▶ _Exercise_:
Look through the data below. Show each line where the string "metres" occurs.

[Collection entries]
┄┄┄┄┄┄┄┄┄┄

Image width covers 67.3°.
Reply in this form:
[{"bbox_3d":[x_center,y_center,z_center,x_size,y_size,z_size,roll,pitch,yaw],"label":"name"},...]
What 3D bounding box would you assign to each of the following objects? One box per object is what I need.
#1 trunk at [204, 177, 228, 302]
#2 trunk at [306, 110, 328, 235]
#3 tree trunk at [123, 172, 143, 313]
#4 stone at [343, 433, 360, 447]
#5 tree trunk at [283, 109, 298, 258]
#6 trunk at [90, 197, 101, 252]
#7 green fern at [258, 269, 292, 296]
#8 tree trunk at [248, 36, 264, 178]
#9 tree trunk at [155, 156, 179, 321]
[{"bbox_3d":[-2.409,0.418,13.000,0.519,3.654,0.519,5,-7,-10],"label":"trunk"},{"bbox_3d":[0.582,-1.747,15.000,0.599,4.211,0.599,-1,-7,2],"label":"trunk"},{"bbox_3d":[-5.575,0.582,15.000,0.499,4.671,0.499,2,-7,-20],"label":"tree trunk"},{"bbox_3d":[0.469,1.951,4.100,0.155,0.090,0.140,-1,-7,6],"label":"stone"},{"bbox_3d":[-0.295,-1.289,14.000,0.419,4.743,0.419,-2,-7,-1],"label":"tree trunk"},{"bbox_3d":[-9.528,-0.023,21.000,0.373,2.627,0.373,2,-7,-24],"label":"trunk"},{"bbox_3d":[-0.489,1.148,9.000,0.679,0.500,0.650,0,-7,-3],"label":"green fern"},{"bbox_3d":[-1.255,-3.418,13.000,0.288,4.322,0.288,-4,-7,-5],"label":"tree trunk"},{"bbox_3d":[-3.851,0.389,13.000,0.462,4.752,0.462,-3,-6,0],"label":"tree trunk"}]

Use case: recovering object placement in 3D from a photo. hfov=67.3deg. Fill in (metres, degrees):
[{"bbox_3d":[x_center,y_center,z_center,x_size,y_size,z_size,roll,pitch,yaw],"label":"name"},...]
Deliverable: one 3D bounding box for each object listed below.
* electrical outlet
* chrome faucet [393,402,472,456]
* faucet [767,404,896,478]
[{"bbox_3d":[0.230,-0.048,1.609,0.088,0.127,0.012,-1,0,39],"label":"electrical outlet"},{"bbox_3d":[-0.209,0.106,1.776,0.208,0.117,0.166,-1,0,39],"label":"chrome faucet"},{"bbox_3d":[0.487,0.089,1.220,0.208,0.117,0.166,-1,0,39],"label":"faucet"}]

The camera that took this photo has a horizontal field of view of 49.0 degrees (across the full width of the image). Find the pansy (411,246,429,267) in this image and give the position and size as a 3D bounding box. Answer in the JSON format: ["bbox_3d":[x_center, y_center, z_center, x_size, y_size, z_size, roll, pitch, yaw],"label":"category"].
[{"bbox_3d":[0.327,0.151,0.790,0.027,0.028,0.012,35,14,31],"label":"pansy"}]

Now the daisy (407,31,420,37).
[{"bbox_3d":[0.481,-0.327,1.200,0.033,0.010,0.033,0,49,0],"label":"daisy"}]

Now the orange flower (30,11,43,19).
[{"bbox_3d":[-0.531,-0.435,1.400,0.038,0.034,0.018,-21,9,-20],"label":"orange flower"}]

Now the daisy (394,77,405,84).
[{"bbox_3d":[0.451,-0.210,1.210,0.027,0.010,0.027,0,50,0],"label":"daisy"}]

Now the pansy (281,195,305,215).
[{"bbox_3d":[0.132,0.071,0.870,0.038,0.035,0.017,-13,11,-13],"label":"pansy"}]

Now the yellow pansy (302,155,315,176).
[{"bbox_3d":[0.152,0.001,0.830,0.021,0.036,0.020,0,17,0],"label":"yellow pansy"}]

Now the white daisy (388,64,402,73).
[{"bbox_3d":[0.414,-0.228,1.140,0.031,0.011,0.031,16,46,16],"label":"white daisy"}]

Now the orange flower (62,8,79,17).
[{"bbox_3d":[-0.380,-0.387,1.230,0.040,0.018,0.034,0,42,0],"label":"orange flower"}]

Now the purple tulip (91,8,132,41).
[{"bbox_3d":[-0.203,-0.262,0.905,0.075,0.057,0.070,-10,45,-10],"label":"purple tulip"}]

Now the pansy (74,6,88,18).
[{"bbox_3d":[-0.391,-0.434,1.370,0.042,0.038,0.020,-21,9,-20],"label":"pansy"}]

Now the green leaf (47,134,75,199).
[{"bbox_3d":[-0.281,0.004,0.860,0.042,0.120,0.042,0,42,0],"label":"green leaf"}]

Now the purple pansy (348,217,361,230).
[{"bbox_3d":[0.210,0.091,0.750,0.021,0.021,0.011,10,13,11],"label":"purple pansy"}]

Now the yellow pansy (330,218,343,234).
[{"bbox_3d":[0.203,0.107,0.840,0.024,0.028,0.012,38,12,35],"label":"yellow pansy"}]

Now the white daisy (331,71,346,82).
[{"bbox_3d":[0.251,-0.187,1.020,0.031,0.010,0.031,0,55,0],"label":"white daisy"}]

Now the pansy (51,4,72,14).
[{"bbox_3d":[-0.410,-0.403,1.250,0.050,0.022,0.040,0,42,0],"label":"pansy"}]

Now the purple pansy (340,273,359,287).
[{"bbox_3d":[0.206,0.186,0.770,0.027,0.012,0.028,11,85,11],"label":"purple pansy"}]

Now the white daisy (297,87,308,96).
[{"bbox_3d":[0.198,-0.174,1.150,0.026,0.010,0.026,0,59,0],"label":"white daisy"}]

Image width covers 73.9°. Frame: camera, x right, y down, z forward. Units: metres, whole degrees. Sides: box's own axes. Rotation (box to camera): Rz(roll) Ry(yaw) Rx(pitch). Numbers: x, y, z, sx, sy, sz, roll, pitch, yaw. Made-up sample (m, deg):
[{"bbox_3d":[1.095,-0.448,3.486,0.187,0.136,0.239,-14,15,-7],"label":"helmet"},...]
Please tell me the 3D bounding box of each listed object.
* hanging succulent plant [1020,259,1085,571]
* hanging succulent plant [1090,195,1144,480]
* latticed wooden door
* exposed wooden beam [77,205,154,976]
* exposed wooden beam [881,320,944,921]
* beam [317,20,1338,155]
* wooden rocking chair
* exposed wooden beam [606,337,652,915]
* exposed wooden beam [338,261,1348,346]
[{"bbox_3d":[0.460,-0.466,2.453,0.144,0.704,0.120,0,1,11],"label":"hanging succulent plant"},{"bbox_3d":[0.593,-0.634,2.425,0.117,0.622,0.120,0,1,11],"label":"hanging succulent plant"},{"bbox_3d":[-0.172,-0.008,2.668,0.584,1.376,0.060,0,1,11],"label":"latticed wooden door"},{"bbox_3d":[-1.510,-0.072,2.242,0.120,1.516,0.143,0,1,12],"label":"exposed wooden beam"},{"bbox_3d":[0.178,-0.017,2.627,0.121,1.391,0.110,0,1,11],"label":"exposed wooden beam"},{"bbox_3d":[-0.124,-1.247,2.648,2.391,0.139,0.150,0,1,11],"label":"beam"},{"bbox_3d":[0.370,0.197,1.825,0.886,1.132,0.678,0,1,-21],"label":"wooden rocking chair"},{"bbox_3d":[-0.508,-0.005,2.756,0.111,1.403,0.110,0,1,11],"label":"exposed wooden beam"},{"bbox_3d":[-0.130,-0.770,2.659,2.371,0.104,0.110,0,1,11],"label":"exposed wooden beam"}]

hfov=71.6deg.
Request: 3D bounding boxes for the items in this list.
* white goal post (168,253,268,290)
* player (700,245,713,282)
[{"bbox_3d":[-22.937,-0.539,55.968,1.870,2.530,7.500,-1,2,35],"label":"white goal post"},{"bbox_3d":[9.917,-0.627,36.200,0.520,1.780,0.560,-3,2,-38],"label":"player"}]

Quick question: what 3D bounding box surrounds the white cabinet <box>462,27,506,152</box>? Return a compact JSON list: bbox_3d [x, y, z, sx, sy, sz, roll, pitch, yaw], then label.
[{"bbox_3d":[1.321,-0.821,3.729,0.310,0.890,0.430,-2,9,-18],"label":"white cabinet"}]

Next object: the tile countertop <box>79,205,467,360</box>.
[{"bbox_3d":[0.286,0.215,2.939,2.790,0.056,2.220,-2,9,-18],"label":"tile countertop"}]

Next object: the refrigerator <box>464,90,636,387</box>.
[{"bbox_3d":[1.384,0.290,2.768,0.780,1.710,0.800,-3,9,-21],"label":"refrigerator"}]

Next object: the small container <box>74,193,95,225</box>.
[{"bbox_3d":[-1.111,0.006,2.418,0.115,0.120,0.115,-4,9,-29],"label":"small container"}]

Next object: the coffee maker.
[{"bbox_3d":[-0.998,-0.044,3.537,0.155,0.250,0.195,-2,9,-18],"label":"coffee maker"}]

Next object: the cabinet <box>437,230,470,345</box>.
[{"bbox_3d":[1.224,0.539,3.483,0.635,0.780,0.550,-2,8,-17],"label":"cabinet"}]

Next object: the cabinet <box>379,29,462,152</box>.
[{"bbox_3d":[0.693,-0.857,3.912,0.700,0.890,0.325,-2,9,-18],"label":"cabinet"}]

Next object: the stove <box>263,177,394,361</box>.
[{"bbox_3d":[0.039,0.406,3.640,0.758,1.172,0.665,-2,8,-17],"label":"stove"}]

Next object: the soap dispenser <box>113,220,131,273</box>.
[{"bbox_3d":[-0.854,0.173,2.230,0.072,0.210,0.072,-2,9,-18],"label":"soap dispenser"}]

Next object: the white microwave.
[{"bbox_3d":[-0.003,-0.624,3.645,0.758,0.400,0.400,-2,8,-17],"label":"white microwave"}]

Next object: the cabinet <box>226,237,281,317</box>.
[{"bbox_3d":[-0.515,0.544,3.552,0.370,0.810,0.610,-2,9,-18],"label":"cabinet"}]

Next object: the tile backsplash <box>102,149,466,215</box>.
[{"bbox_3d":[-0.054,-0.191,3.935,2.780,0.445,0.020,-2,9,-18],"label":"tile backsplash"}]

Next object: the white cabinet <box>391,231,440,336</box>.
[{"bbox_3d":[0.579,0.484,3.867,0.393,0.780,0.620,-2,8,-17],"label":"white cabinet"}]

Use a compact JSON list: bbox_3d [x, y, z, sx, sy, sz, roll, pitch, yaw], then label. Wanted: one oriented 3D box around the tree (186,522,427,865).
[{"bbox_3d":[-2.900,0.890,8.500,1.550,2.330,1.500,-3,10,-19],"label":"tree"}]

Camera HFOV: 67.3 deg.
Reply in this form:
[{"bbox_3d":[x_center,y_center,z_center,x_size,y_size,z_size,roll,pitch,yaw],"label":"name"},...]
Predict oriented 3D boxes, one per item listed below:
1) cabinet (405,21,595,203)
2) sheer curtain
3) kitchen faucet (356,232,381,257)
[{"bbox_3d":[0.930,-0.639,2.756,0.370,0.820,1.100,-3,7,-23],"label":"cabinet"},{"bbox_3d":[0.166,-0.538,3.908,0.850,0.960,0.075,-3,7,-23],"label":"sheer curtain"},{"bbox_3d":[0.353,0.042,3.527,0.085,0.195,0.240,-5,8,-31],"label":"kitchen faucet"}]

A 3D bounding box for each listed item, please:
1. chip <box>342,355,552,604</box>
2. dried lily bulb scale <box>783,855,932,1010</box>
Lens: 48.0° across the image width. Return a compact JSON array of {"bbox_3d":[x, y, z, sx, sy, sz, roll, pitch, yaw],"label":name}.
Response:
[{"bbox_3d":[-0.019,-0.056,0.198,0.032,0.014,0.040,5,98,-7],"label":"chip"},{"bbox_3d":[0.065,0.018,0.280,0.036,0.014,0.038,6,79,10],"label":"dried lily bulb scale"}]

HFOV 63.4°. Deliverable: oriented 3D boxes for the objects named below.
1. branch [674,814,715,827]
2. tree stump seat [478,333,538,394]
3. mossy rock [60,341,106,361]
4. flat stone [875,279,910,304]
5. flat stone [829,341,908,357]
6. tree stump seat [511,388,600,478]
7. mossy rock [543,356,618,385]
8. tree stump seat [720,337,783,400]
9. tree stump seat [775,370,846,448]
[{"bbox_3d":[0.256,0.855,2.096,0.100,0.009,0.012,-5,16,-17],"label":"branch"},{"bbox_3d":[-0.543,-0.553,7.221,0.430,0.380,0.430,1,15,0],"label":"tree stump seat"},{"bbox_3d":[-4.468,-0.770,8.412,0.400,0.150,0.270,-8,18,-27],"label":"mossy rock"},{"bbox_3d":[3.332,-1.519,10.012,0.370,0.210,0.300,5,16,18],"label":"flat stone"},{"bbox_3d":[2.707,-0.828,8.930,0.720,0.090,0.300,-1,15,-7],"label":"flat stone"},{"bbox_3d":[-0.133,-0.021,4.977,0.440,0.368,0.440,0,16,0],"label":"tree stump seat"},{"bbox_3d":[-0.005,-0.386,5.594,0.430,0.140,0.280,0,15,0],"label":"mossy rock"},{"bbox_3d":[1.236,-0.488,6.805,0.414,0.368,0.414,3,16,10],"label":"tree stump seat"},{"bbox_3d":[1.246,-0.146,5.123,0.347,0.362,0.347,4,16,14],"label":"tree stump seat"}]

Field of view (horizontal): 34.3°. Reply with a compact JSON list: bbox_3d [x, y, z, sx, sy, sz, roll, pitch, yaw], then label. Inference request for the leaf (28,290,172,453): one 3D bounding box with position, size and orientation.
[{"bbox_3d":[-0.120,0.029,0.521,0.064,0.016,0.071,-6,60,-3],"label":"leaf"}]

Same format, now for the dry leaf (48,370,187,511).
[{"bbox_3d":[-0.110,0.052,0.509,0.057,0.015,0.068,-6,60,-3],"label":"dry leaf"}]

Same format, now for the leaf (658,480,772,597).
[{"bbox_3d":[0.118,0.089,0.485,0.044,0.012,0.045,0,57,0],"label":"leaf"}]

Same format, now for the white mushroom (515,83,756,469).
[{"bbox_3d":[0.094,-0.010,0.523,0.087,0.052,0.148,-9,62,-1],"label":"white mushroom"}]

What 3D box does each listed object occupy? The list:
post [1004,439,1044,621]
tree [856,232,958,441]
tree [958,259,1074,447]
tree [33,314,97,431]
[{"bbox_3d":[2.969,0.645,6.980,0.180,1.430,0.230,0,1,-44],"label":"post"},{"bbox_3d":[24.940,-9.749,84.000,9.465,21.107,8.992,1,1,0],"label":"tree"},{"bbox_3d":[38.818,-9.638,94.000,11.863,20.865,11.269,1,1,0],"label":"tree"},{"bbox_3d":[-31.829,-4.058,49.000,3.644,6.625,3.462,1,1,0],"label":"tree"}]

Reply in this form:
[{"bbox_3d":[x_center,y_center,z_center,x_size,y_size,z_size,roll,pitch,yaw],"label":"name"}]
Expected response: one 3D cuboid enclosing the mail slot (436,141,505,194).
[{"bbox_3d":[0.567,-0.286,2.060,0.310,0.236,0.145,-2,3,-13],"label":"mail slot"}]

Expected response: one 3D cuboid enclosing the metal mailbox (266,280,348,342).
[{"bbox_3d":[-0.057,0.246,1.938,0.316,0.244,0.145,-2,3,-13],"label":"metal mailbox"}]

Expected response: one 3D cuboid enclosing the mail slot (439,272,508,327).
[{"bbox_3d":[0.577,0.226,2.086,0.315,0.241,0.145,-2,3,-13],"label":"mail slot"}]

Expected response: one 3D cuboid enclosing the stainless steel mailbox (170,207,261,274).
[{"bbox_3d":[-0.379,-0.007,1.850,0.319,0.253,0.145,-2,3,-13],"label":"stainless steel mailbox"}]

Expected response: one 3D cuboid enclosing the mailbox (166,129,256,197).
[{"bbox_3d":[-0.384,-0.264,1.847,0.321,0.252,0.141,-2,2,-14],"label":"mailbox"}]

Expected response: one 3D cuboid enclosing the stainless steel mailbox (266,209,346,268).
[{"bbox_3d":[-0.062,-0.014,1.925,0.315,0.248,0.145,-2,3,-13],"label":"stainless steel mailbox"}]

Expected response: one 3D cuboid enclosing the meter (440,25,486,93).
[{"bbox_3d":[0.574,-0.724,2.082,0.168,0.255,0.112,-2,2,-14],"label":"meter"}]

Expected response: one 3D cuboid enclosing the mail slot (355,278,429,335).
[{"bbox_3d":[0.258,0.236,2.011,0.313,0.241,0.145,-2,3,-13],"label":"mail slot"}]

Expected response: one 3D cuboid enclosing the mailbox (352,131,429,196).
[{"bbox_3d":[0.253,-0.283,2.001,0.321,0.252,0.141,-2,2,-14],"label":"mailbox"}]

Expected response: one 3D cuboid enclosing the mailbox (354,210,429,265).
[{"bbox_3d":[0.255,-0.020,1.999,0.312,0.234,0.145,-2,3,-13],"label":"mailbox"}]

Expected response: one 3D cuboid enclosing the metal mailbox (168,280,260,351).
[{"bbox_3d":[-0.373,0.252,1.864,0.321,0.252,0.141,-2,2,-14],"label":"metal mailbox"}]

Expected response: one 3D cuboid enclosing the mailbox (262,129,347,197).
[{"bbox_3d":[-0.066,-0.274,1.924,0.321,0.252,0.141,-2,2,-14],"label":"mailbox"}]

┄┄┄┄┄┄┄┄┄┄

▶ _Output below_:
Use case: recovering object placement in 3D from a photo. hfov=67.3deg. Fill in (metres, degrees):
Image width covers 73.9°. Frame: camera, x right, y down, z forward. Units: metres, whole degrees. Sides: box's own axes. Rotation (box to camera): Rz(roll) Ry(yaw) Rx(pitch). Numbers: x, y, z, sx, sy, sz, roll, pitch, yaw. Made-up sample (m, deg):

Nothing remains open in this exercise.